LB: The crisis has brought more contemplation into companies about where to save costs and how to optimise processes and human resources. Companies must constantly return to their strategic plans and re-assess them and make their approval processes stricter. Also the pressure on employees’ performance is much higher than before. Companies are thinking more about the effectiveness of each new working position and they are searching for new employees with this in mind.

Employees have started being less demanding, more empathetic, more respectful of the job they have, and are more likely to accept unpopular measures, for example reduction of benefits or keeping the same salary level while perceiving these as measures that prevent layoffs.

During these crisis times, employers especially cut marketing costs, focus more on selection of employees of higher quality but for a lower wage, reduce education and development costs, and alas, some companies have even been forced to cut working hours or their labour force.

TSS: How has the crisis influenced HR agencies in Slovakia? Has it brought any new challenges or positive features?

GK: All agencies had to restructure and the crisis helped to differentiate ‘the men from the boys’, meaning the strong agencies survived and the weak brothers and sisters had to close down. This will increase the average level of service in the HR industry in Slovakia. A very big plus coming from the crisis are the innovations we have been able to develop together with our clients: the crisis ensured better and closer cooperation and partnerships with clients, streamlined processes, higher efficiency and quality, at lower cost.

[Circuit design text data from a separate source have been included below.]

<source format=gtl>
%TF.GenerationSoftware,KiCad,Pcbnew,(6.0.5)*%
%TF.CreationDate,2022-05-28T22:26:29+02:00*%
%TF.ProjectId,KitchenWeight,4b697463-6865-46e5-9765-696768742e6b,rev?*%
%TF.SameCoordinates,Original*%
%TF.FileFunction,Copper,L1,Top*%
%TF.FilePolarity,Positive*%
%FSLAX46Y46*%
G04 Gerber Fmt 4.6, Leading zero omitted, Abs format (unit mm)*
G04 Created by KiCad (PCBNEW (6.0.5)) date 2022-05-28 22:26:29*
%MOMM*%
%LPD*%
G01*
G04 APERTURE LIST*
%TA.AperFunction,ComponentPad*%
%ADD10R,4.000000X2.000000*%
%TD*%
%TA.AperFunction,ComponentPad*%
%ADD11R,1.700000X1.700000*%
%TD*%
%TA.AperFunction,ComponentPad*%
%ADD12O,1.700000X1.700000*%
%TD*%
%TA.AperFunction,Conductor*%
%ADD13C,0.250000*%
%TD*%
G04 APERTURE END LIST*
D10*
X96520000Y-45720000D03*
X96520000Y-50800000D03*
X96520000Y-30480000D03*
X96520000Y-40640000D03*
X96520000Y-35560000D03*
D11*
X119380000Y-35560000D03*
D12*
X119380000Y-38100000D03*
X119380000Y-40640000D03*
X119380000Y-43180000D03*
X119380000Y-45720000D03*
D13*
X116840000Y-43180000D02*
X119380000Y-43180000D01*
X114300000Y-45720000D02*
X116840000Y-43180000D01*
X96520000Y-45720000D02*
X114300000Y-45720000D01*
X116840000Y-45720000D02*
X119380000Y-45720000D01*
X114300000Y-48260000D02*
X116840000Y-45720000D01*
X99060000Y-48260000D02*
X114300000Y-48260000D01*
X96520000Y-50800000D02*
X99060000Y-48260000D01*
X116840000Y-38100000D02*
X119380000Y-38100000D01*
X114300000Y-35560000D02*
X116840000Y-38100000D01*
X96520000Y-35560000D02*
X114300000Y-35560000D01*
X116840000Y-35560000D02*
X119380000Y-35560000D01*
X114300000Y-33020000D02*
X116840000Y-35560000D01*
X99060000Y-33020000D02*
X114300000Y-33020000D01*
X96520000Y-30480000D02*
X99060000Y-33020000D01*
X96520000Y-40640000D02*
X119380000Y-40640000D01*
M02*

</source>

MV: Certainly a lot of companies had to critically analyse their portfolio of services, their prices and supplemental services. Like everywhere else, efficiency of processes and cutting costs resonated strongly, too. A prompt response to requests of clients, untiring establishment of upper-standard relations, and understanding of current needs are permanent challenges, but were highlighted by the crisis.

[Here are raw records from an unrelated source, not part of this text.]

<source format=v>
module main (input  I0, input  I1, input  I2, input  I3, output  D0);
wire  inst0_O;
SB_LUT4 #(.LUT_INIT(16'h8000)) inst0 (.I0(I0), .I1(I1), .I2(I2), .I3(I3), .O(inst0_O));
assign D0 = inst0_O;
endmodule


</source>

DK: First, it is necessary to say that only those stronger players have survived. As the second biggest agency in the world, we see a great challenge behind every crisis. Because the crisis caused a positive turn for HR departments in companies, the view about the effectiveness of a recruitment agency has changed as well. Effectiveness in finding labour, that is, why should companies deal with something that is not their core business when there is the opportunity to get help from a recruitment agency, is one of positive outcomes that the crisis has brought. No one can do everything well and every company has a core business in another area. We are a recruitment agency and we are here to solve problems and answer questions in the area of human resources – so our clients perceive us in this way. This is a step which I assess very positively and partly this is an outcome of the crisis.